Now, there’s a catchphrase we’ve all heard before. It seems attached to every infomercial and radio ad that preys on our consciousness, offering so much more to come if we buy the product being touted. Not only will we get the product, but we are promised double and triple its value. By the time the announcer finishes the sentence, we tune out. Just a meaningless, cliché come-on, we know.

But wait, maybe there really is more. Perhaps there is more meaning to the phrase than we thought – if we apply it in other ways, other situations. For example:

  • I just finished watching a terrific mystery show on British TV. Loved the characters. BWTM!  Turns out it’s part of a long series; I can enjoy the whole thing. I love the binge and the popcorn!
  • Picked up a book of stories by P.G. Wodehouse that made me laugh fifty years ago; still giggled. BWTM!  Ordered a whole slew of his stories, now in the public domain, in used copies, many free on Kindle. Reading something that makes me laugh every day. It tastes better than what I was taking for laughs (medicinally, of course).
  • Uh-oh!  I had a fall and hurt my back. My doctor prescribed physical therapy. Three times a week for eight weeks helped a lot. BWTM!  The physical therapist says I’m one of the 5 percent of his patients who continue to do the exercises a few times a week at home.
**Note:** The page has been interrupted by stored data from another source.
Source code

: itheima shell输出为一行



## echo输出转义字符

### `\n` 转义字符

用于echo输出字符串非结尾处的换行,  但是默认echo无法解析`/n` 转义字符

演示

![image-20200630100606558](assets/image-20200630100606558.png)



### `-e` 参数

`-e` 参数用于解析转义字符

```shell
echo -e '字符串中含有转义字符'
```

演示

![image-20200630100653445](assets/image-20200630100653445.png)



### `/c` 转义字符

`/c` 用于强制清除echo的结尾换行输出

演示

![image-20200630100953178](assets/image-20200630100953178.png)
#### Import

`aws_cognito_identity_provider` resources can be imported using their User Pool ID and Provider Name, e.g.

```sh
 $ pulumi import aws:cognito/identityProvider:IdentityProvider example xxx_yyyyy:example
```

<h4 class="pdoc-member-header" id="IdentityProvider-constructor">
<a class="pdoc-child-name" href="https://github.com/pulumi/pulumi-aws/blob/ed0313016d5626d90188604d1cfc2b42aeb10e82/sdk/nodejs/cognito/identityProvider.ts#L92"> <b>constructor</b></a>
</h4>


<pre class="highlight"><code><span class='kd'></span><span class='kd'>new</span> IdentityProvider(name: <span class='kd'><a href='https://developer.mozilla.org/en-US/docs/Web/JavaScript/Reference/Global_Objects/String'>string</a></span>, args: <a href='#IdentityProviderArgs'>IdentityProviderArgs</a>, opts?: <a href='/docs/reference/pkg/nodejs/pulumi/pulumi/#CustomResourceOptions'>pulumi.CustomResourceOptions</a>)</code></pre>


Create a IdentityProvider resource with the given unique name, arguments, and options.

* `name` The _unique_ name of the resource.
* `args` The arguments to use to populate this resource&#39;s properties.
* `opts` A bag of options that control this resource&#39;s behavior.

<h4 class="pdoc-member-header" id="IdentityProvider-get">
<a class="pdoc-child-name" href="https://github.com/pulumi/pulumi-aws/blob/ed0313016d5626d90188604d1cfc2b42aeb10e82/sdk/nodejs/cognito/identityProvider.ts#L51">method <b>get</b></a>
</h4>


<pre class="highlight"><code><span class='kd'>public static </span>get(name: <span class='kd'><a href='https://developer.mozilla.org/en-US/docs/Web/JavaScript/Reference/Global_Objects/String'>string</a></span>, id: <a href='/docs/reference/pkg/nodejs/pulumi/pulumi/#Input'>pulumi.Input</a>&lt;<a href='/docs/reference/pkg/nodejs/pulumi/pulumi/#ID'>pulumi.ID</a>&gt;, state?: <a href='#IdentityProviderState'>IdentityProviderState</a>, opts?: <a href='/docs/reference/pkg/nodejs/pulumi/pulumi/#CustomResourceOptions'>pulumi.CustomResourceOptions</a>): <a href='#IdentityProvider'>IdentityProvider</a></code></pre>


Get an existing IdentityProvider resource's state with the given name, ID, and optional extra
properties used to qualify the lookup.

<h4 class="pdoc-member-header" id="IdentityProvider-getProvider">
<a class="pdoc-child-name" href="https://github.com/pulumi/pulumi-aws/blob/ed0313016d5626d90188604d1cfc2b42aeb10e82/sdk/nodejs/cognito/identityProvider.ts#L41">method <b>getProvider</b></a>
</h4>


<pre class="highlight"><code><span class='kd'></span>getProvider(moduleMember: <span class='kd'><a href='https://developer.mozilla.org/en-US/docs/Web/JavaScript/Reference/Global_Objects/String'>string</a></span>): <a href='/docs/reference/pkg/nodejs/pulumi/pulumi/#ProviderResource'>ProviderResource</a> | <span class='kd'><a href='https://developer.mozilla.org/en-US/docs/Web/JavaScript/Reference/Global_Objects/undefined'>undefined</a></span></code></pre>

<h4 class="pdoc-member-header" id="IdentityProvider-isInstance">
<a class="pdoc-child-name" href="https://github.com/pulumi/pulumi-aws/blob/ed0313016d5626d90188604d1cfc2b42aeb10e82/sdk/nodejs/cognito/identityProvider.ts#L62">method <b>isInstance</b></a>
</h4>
I’m feeling and moving better than I did before the fall.
  • Upset and depressed about injustices in the news, I went to a meeting with a neighbor about yet another local problem. At least it was an evening out. BWTM!  I met some interesting people, was moved by the speaker, and decided to volunteer.
  • Volunteering got me interested in seeing what effects our work was having on the problem, which made a difference in getting me out of the house and out of my routine. BWTM!  The city is actually going to fix the problem, and our efforts helped make that happen. We made a difference. What a great feeling!

You get the point. Sometimes the smallest action leads to unexpected and salutary outcomes. Whatever happens in life, there is always more, even if it feels as though we’re stuck. Positive actions seem more likely to make the “more” positive, too. The “more” will always reveal something new to find, to challenge, to lead to discovering our own depths.